A. E. No creo que haya más solución que repetir exactamente las mismas palabras de condena, eso que parece tan retórico y tan tedioso. Ellos tienen menos problemas de tedio a la hora de repetir los disparos. No hay otra posibilidad

R. G. No hay otra posibilidad porque el terrorismo se ha convertido en el modus vivendi de un grupo de mafiosos. No saben hacer nada más que matar. Viven de la muerte.

A. E. Quería hablar también del nivel de conocimiento y de incertidumbre que Internet ha aportado sobre los hechos. Tú ya sabes que la teoría de la conspiración es una de las más florecientes industrias norteamericanas. Ahora, por ejemplo, hay varias páginas que se preguntan qué ha pasado en realidad con el avión del Pentágono. Y que ponen en duda, desde mi punto de vista, bastante absurdamente, que fuera un avión lo que se estrelló contra el Pentágono.

R. G. Sí, lo que tú dices, un negocio, una industria...

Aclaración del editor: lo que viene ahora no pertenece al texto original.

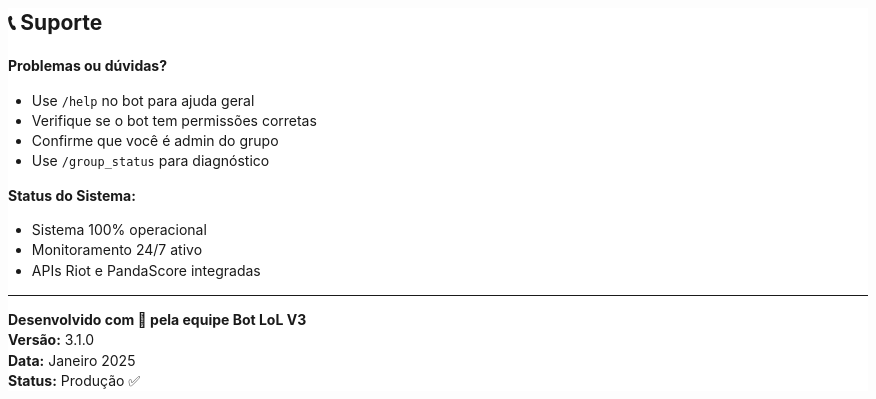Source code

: ## 📞 Suporte

**Problemas ou dúvidas?**
- Use `/help` no bot para ajuda geral
- Verifique se o bot tem permissões corretas
- Confirme que você é admin do grupo
- Use `/group_status` para diagnóstico

**Status do Sistema:**
- Sistema 100% operacional
- Monitoramento 24/7 ativo
- APIs Riot e PandaScore integradas

---

**Desenvolvido com 💚 pela equipe Bot LoL V3**  
**Versão:** 3.1.0  
**Data:** Janeiro 2025  
**Status:** Produção ✅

A. E. Sí, pero fíjate. La historia del avión del Pentágono surge después de que se especulara sobre el misterio de otro avión, un misterio para mí mucho más inquietante y real: el llamado avión de Pittsburgh, que tal vez fue derribado por militares americanos. Bueno, lo que quiero decir: a una incertidumbre plausible, la del avión de Pittsburgh, se añade de inmediato la emergencia de otra incertidumbre... yo creo que impostada. De tal manera que al emerger las dos, y en el mismo medio, Internet, acaban como anulándose: acabamos diciéndonos: sí, a los americanos les encanta la conspiración. Internet, el mecanismo más maravilloso de mi vida adulta, favorece estos fenómenos.

R. G. Es el problema: vale igual el paper de un profesor de Harvard que las elucubraciones de un chalao. Pero, claro, la cuestión es cómo discriminar. Y el problema para los diarios es hacer frente a la estructura horizontal de la Red. Ahí está el caso Lewinsky: los diarios lo sabían, pero sólo reaccionaron después de que una publicación digital lo colgara. La cuestión importante es que no pudieron ignorarlo. Internet alienta la información intersticial. La hace barata y tiende a homogeneizar la credibilidad, aunque también alienta los patios de vecindad.

A. E. Lo importante, creo, es que Internet describe perfectamente el papel que el periodismo debe jugar en la sociedad contemporánea. Esto que a veces hacemos los periodistas de colocar verdades y mentiras al mismo nivel jerárquico, esto que llamamos, tan campantes, 'dar todas las versiones de los hechos', con independencia de que sean ciertas o no, bueno, esto es también Internet, y esto debería ser la antítesis del periodismo.

* Este artículo apareció en la edición impresa del sábado, 06 de abril de 2002.